PROBLEMS AND TASKS
A - From the goat kids thread, extract the passage starting with "Thanks for sharing, Joanie." and going on through "(Jul 13, 2008)", word for word.
B - List the usernames of everyone in the goat kids thread whose post mentions a box or flowerbox.

PAGE EXTRACT

# Pics of the kids so far this year.



## WalnutGroveFarm (Sep 27, 2008)

Here are pics of the kids born so far this year. Going from oldest to the youngest.


----------



## fiberchick04 (Mar 8, 2010)

Aw they are all cute! I love the picture of the nubian? laying down. lol


----------



## myfainters (Oct 30, 2009)

Awww they are so cute!


----------



## maple hill farm tina (Mar 14, 2010)

SOOO cute! Thanks for sharing them!
-Tina


----------



## toth boer goats (Jul 20, 2008)

Adorable.......  :thumb:


----------



## DebMc (Dec 11, 2009)

So cute, all of them! That nubian in the box takes the cake. How adorable is that?

Deb Mc


----------



## farmgirl42 (Jan 3, 2010)

Thanks for sharing, Joanie. They are all cute, but I have to agree that the Nub in the flowerbox is adorable! Talk about a tight fit! lol


----------



## greatcashmeres (Jul 13, 2008)

Yep, you've got some calendar worthy pics there, cute and more cute. First one and box one-oh my beautiful and precious. :thumb:


----------



## WalnutGroveFarm (Sep 27, 2008)

Thanks so much. I am so happy so far with the kids this year. I wish I could keep them all but you know how that is thats not going to happen. lol


----------



## MiGoat (Apr 21, 2010)

They are beautiful! That box is really cool too.


----------



## Riot_My_Love (Jul 12, 2009)

Awww!


----------

RECORDED DATA
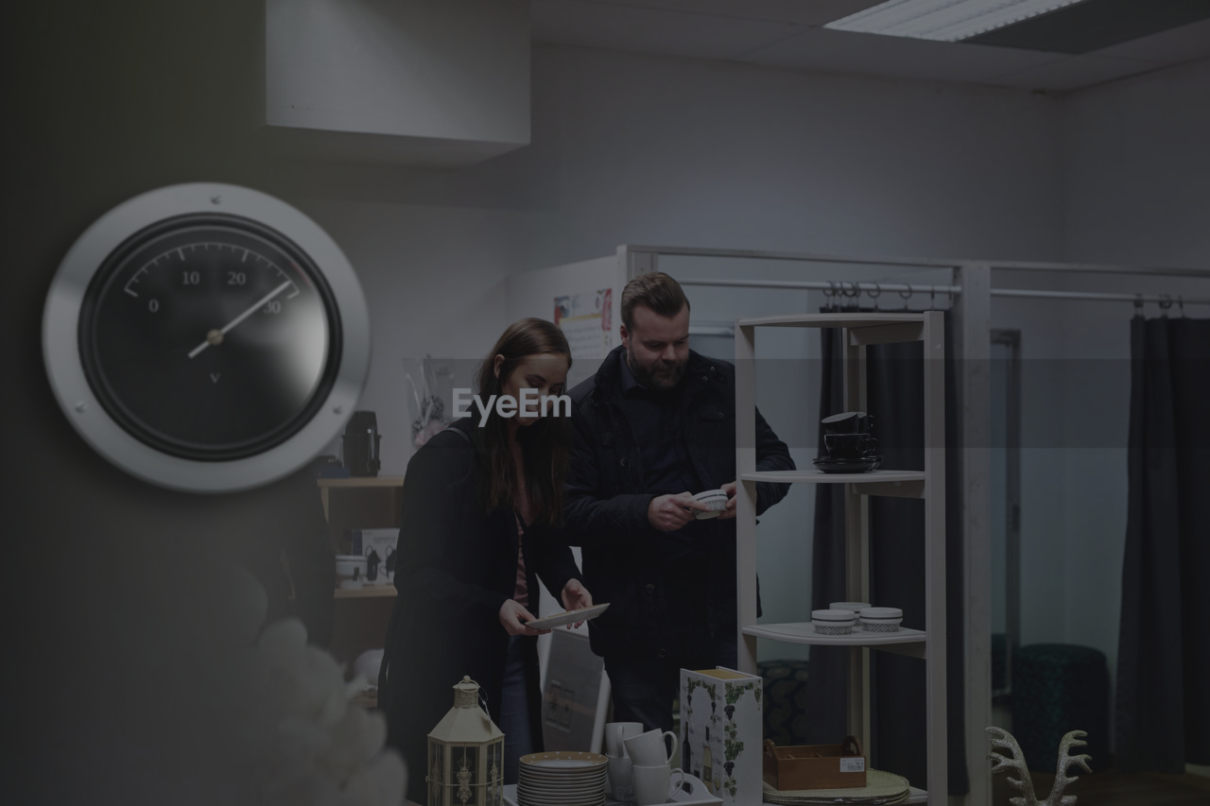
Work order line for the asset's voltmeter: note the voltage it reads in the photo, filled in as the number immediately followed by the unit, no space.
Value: 28V
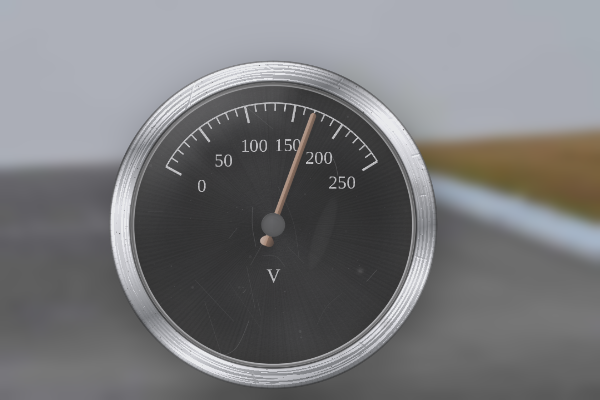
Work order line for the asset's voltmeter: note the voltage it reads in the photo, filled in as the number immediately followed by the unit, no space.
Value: 170V
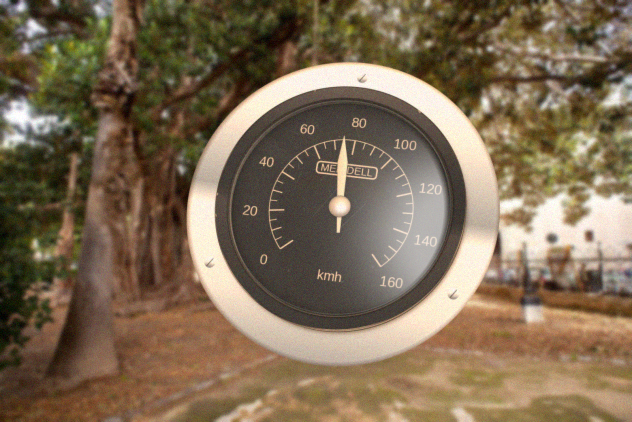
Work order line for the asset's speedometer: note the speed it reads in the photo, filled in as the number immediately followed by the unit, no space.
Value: 75km/h
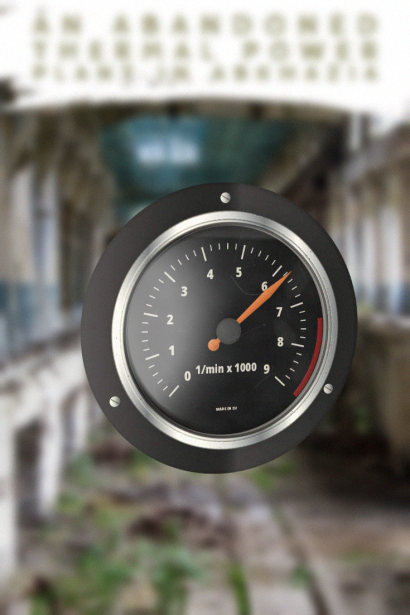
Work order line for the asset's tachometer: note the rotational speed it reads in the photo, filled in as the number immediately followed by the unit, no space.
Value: 6200rpm
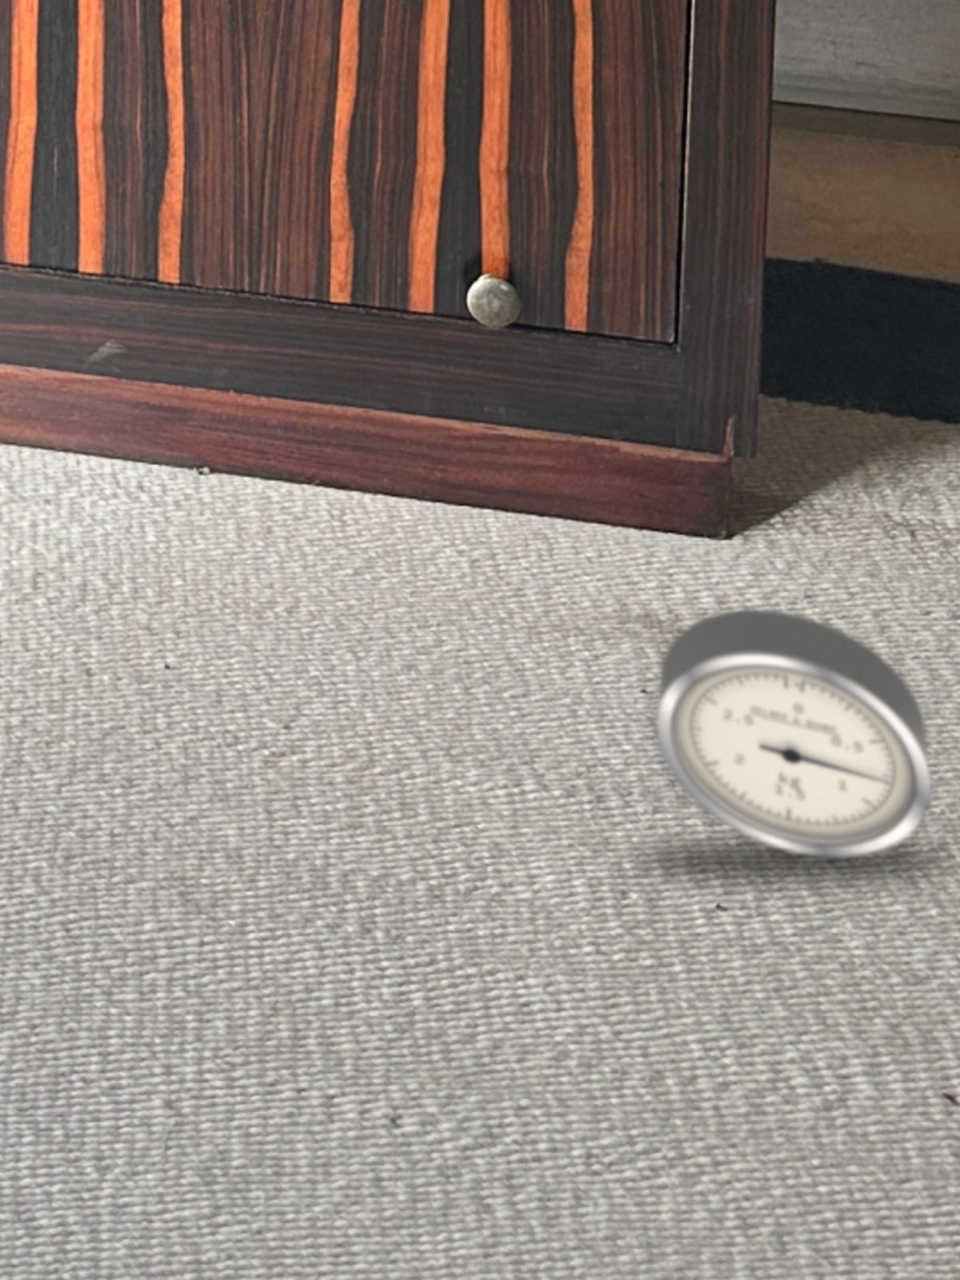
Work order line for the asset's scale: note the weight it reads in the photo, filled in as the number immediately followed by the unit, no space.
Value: 0.75kg
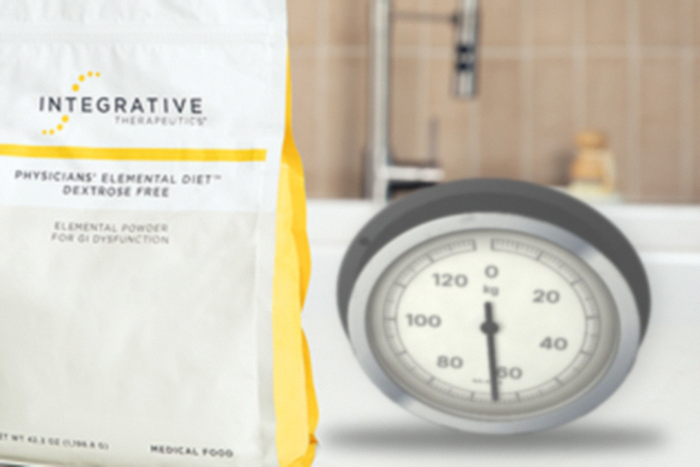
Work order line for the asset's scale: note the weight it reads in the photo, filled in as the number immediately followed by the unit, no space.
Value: 65kg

SOLUTION LIST
A -
Thanks for sharing, Joanie. They are all cute, but I have to agree that the Nub in the flowerbox is adorable! Talk about a tight fit! lol


----------



## greatcashmeres (Jul 13, 2008)

B -
DebMc
farmgirl42
greatcashmeres
MiGoat